**What you will do**
In the data below, find every line with the string "this" and pull it out.

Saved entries
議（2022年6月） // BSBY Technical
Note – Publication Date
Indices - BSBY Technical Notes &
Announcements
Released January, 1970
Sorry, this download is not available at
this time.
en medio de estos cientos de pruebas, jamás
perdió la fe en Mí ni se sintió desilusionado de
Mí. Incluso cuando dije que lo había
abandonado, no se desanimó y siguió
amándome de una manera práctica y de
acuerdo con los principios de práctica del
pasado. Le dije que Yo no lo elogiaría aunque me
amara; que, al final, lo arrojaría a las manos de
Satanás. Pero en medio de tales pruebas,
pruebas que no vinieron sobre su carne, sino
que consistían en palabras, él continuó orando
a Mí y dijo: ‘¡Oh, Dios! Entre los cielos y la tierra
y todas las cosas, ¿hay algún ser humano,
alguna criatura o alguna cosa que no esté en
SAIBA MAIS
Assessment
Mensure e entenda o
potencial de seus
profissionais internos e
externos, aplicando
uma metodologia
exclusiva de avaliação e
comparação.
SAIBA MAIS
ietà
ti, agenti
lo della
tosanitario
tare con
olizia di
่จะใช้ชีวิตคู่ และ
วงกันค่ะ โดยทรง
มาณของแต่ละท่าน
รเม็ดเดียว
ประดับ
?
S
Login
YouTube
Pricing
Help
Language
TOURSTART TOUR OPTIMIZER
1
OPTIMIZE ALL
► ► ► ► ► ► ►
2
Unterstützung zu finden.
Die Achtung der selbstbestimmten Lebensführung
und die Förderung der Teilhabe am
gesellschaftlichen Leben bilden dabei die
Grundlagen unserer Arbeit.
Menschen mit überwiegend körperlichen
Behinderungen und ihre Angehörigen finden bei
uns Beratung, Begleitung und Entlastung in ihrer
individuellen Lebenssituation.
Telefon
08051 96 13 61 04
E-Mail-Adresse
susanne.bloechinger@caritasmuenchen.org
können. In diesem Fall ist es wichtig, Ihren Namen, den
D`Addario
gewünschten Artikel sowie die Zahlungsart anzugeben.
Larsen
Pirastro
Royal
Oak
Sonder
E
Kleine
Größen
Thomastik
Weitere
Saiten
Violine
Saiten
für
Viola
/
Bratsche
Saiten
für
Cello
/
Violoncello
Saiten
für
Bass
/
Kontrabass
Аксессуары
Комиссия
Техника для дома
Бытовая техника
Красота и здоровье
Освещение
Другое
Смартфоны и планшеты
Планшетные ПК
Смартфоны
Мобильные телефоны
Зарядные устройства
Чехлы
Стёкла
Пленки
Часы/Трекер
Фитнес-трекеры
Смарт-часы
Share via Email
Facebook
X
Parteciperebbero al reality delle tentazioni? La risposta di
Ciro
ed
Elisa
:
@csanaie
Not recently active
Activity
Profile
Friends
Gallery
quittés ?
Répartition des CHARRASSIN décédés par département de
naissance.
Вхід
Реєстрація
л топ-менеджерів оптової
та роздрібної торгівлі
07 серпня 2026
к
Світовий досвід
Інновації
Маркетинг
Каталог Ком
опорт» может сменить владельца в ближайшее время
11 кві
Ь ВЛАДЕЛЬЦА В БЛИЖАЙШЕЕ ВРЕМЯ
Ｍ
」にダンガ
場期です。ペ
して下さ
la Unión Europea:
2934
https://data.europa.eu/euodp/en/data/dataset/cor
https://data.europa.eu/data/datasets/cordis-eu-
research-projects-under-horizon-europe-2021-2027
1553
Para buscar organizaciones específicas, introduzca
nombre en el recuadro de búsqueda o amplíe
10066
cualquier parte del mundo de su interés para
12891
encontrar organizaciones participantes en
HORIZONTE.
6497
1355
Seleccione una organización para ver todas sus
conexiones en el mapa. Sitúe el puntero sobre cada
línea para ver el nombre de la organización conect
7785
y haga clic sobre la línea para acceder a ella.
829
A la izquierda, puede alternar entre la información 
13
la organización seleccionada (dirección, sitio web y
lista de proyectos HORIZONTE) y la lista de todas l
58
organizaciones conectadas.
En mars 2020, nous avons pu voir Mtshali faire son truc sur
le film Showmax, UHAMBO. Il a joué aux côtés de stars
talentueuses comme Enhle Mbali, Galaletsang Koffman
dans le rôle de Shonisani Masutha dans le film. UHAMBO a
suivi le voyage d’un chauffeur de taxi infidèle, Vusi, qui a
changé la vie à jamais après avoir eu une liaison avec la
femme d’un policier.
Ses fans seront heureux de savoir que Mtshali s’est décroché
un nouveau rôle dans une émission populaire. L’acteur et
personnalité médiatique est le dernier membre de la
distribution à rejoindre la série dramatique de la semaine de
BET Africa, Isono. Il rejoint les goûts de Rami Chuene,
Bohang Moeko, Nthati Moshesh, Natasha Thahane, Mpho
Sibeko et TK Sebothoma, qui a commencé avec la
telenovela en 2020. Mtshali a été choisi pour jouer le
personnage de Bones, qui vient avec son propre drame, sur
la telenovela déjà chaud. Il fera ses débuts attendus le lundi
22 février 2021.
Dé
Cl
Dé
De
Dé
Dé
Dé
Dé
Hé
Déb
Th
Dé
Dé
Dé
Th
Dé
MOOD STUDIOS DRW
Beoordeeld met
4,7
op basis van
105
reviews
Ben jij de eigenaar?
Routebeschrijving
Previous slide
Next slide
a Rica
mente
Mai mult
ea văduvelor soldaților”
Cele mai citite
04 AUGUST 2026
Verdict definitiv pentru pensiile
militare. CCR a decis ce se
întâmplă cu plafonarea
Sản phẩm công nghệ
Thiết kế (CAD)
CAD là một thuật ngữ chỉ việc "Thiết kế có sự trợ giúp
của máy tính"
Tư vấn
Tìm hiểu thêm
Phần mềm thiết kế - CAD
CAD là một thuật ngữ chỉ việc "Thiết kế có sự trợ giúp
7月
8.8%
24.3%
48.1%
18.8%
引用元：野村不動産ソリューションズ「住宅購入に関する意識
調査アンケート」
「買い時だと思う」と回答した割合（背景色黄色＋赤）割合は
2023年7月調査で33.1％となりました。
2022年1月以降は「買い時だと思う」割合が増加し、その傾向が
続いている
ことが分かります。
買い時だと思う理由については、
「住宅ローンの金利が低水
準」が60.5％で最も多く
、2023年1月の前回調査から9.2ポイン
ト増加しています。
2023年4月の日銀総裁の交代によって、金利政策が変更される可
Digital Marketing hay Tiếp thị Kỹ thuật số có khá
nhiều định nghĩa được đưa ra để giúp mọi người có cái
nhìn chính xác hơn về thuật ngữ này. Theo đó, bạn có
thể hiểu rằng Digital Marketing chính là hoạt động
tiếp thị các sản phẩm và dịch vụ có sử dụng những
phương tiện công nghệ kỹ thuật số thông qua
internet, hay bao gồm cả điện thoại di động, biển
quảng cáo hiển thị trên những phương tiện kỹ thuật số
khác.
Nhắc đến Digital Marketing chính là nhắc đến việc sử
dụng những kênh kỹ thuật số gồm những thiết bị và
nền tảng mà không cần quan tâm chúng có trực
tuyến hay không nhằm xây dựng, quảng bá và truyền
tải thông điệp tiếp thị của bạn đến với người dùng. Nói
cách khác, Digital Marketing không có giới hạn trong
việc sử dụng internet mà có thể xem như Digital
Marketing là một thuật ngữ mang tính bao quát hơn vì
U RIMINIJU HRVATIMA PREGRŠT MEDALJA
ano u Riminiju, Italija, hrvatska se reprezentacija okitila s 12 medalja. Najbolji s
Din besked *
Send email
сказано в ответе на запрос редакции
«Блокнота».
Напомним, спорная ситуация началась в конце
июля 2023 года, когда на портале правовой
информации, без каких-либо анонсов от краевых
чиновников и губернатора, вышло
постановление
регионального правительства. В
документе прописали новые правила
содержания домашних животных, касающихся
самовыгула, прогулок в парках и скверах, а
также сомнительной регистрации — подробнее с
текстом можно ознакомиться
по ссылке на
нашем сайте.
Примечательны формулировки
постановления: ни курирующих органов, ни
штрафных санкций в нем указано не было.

**Solution to the exercise**
Sorry, this download is not available at
this time.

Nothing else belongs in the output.